By The Associated Press

CANTON, Ohio — A police officer accused of murdering his pregnant girlfriend admitted to his high school classmate and co-defendant that he killed her and told authorities where they could find her body, prosecutors said.

Bobby L. Cutts Jr., 30, told Myisha Ferrell that he killed Jessie Davis and her fetus, prosecutors said Tuesday in documents filed in Stark County Common Pleas Court. Cutts has pleaded not guilty.

Ferrell told police of Cutts’ admission on Nov. 4, the day before she pleaded guilty to obstructing justice for lying to authorities, prosecutors said. She also admitted to complicity to gross abuse of a corpse and was sentenced to two years in prison.

Ferrell, 30, has agreed to testify against Cutts, who is facing three counts of aggravated murder, two counts of gross abuse of a corpse, and one count each of aggravated burglary and endangering children.

Davis, 26, was believed missing for nine days in June, and thousands gathered to search for her close to her home near North Canton, about 45 miles south of Cleveland.
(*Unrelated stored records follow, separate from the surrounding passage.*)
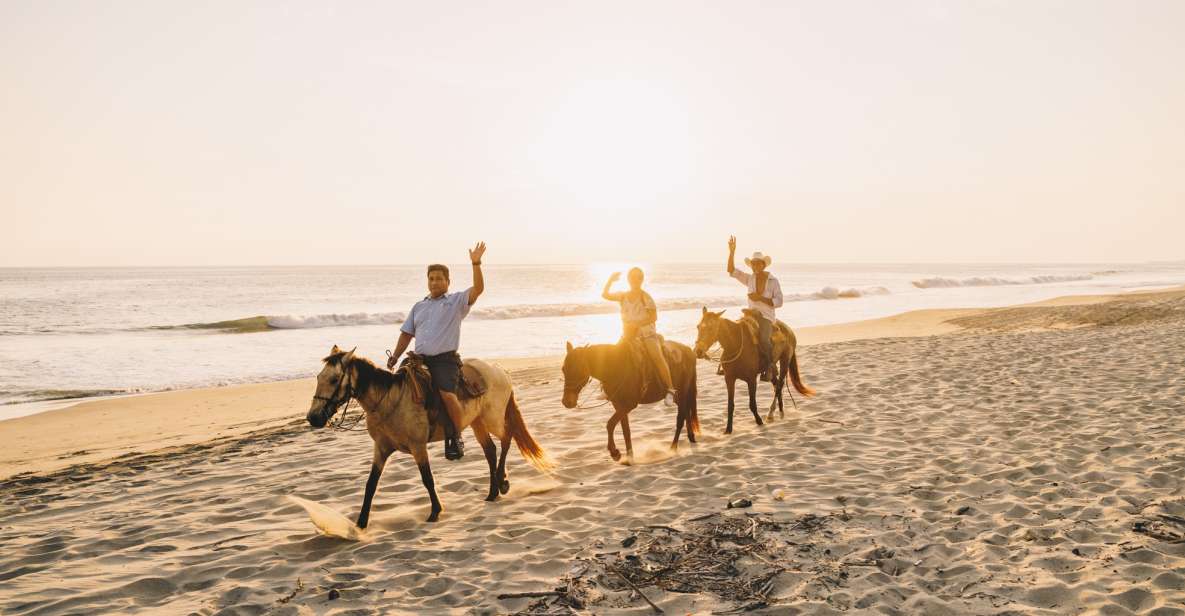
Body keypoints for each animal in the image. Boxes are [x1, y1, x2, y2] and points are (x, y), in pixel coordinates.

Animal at [300, 345, 549, 523]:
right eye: (318, 378)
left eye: (334, 379)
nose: (314, 417)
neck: (388, 400)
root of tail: (499, 370)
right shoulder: (381, 449)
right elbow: (371, 484)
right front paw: (361, 522)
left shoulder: (418, 446)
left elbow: (427, 478)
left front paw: (435, 512)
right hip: (477, 422)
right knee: (490, 450)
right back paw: (492, 492)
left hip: (493, 418)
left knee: (507, 437)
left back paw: (502, 482)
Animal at [561, 338, 696, 464]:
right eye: (563, 369)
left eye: (578, 369)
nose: (567, 402)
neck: (615, 366)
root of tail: (687, 350)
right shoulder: (618, 405)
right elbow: (625, 430)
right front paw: (629, 457)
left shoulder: (629, 405)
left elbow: (610, 424)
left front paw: (615, 453)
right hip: (680, 397)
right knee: (686, 413)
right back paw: (691, 437)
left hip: (682, 394)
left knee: (680, 419)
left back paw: (673, 448)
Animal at [692, 305, 815, 433]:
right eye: (698, 327)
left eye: (711, 328)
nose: (698, 351)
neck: (735, 344)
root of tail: (789, 330)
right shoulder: (729, 378)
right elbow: (730, 405)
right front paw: (728, 429)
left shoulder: (751, 379)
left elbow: (752, 404)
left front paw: (759, 421)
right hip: (772, 371)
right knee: (776, 384)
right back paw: (780, 412)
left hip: (785, 361)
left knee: (779, 386)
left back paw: (771, 414)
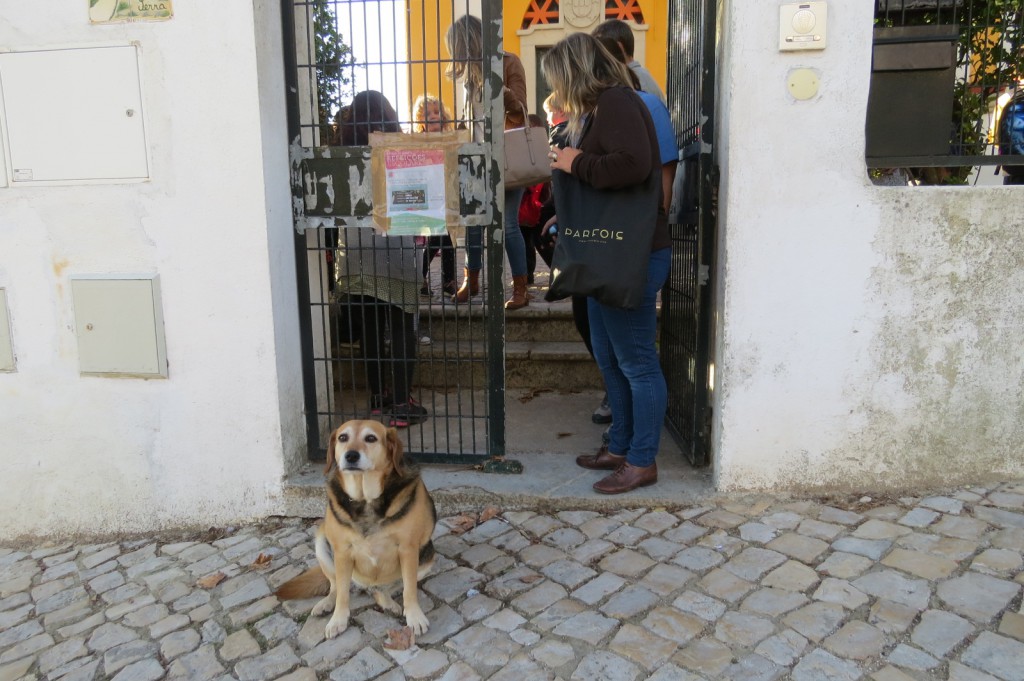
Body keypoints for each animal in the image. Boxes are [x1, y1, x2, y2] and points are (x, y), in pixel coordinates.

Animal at [274, 419, 434, 639]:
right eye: (343, 437)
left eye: (371, 438)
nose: (350, 455)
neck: (365, 498)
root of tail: (364, 584)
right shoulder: (342, 552)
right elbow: (342, 593)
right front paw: (338, 620)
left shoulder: (408, 549)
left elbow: (409, 590)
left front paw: (415, 617)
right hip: (322, 542)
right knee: (336, 586)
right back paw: (326, 604)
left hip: (426, 559)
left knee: (384, 589)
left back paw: (388, 602)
She was nearly full-term in her pregnancy.

A day after Davis was killed, her mother, Patricia Porter, found her 2 1/2-year-old grandson, Blake, alone in Davis’ home. Investigators said the boy provided them with the first clues, saying: ''Mommy was crying. Mommy broke the table. Mommy’s in rug.’'

Davis’ body was found in a field in a park about 20 miles from her home.

''Cutts led police to a remote location where the badly decomposed body of Jessie Davis was recovered,’' prosecutors wrote. ''The body was found on top of the burgundy patterned comforter.’'

Prosecutors filed the documents in opposition to a motion by Cutts’ lawyers to dismiss death-penalty specifications in the case. Prosecutors have not provided sufficient facts to support a death sentence, Cutts’ defense team said.

Judge Charles E. Brown Jr. denied the motion Tuesday.

Brown has imposed a gag order on attorneys. Telephone calls to Cutts’ attorneys, Fernando Mack and Myron Watson, were not immediately returned.

Cutts’ attorneys said at a pretrial hearing Tuesday that they don’t believe Ferrell’s statement to prosecutors contains an admission by Cutts. His attorneys also argued that prosecutors haven’t given enough information to support an aggravated burglary charge.

In a written reply posted on the court’s Web site, prosecutors argued that Cutts may have initially entered the home with Davis’ consent. But once he ''began his violent assault upon Davis, he no longer had the privilege to remain in the home and became a criminal trespasser.’'

Cutts is scheduled to face trial in late January or early February.